Records for processing below:
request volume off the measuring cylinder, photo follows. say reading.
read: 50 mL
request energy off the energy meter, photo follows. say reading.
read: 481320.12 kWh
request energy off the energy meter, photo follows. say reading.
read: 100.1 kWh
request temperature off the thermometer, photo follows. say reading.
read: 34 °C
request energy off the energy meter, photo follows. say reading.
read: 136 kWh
End of Records for processing.
Records for processing below:
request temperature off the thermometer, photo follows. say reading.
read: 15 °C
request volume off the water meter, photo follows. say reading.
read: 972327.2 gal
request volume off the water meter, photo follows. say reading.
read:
End of Records for processing.
The problem: Please copy out everything from the line containing "request volume off the measuring" down to the line containing "read: 136 kWh", both included, and nothing else from the material.

Response area:
request volume off the measuring cylinder, photo follows. say reading.
read: 50 mL
request energy off the energy meter, photo follows. say reading.
read: 481320.12 kWh
request energy off the energy meter, photo follows. say reading.
read: 100.1 kWh
request temperature off the thermometer, photo follows. say reading.
read: 34 °C
request energy off the energy meter, photo follows. say reading.
read: 136 kWh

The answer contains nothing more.